Locking in Pension Money

Leaving a company triggers decisions about what comes next for money you have in the firm’s registered pension plan. We highlight the in’s and out’s of opening a LIRA.

01.01.2017 - Stephen D. Wilton, Investment Fund Specialist

Locking in Pension Money

Regardless of the reason, leaving a company triggers decisions about what comes next for the money you have in the firm’s registered pension plan. Generally speaking, that money can remain locked in your former employer’s pension plan until you retire. Or, you can transfer the accumulated value to an instrument such as a Locked-In Retirement Account (LIRA). Stephen Wilton, Investment Fund Specialist, FTC Investor Services Inc., takes a closer look at that decision and living with a LIRA.

Q: What are some first things to know about a LIRA?

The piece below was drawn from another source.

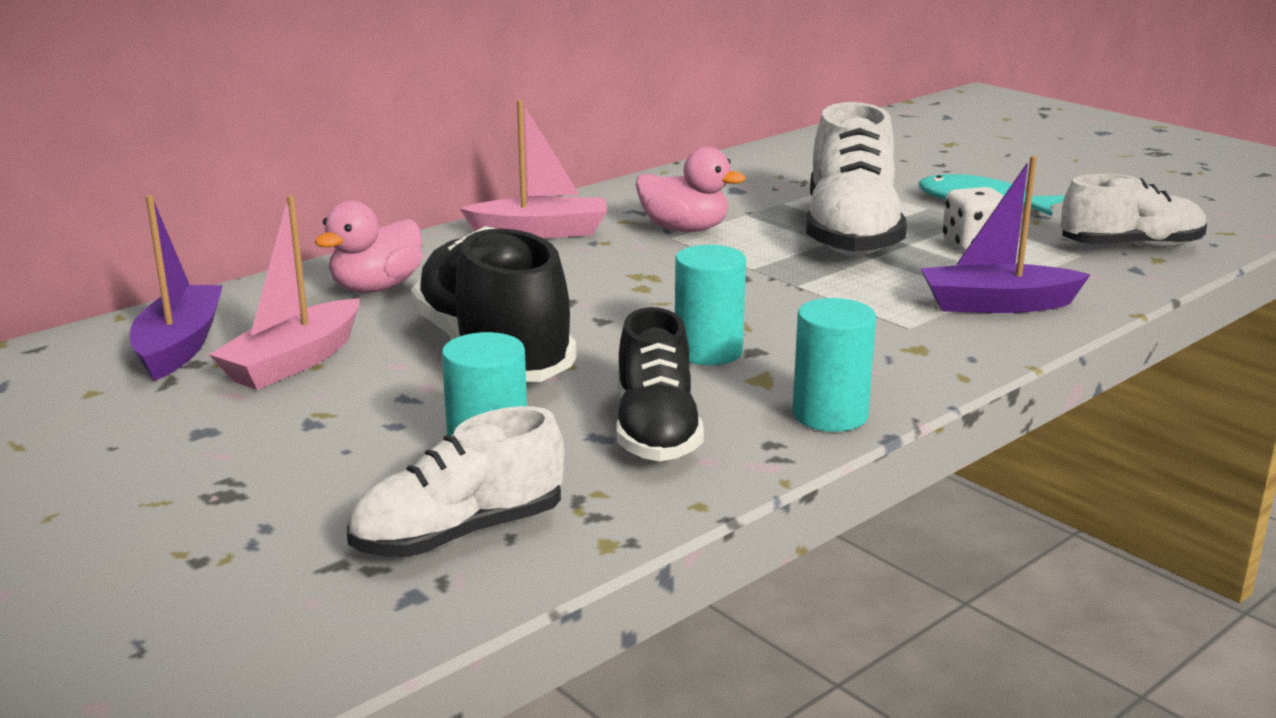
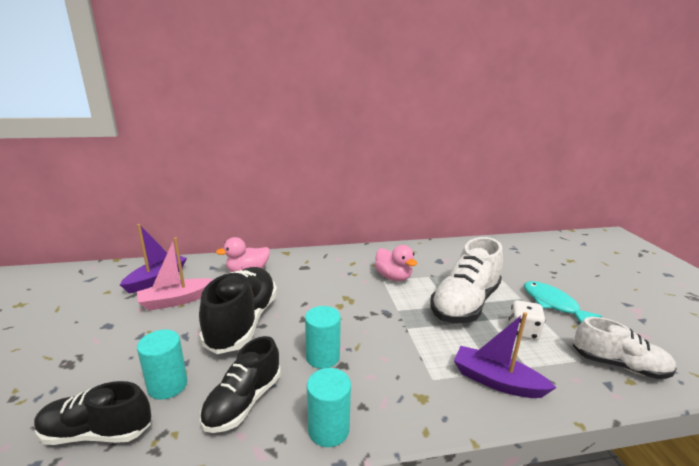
camera: 30 degrees right, 0 degrees up
white shoe [347,406,564,557] -> black shoe [34,381,151,445]
pink boat [460,100,607,239] -> none

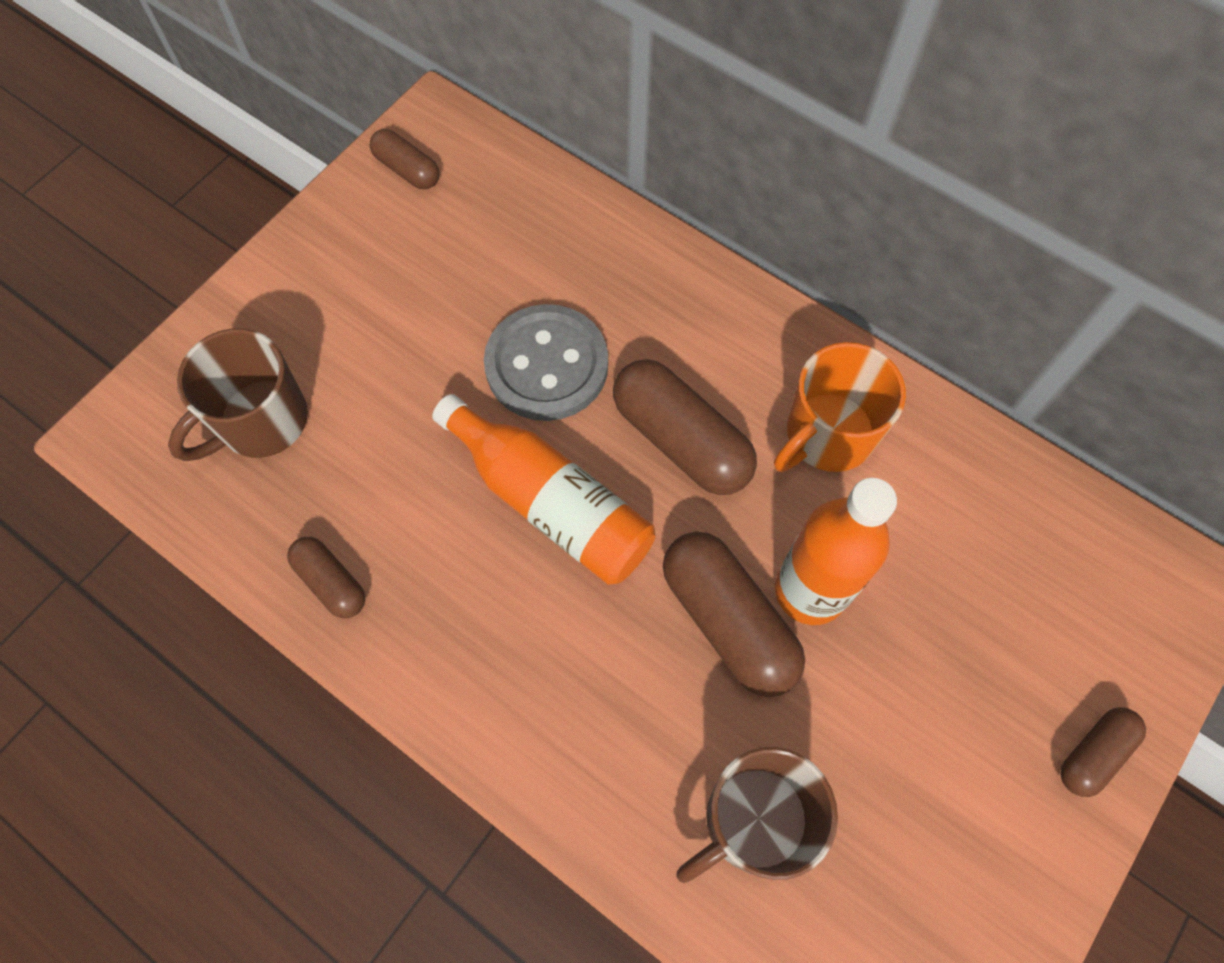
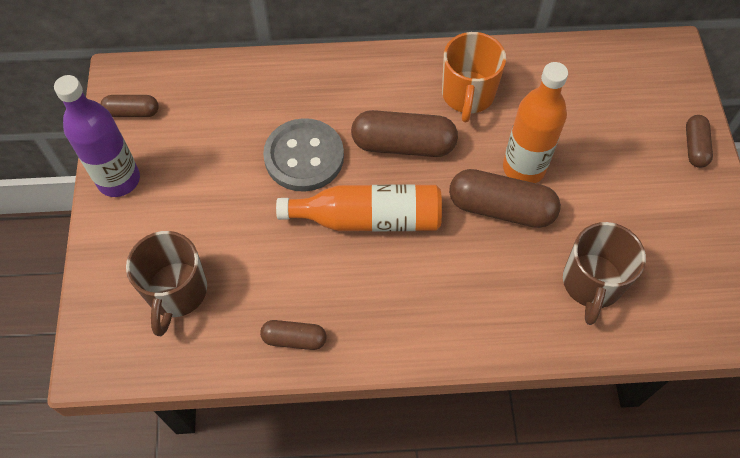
camera: 40 degrees left, 5 degrees down
none -> purple bottle [54,75,140,197]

Stephen Wilton: Working with clients, we recommend identifying whether your pension accumulated under a federal or provincial jurisdiction and, if the latter, which province. Knowing this from the outset makes a real difference in many ways. For example, the answer determines whether you establish a LIRA or a Locked-In Retirement Savings Plan (LRSP). Given their similarity, I am going to simply use the term LIRA. Know that you cannot contribute any more money to your LIRA, and the funds remain locked in the account until a specific age, as defined by pension legislation that varies by jurisdiction.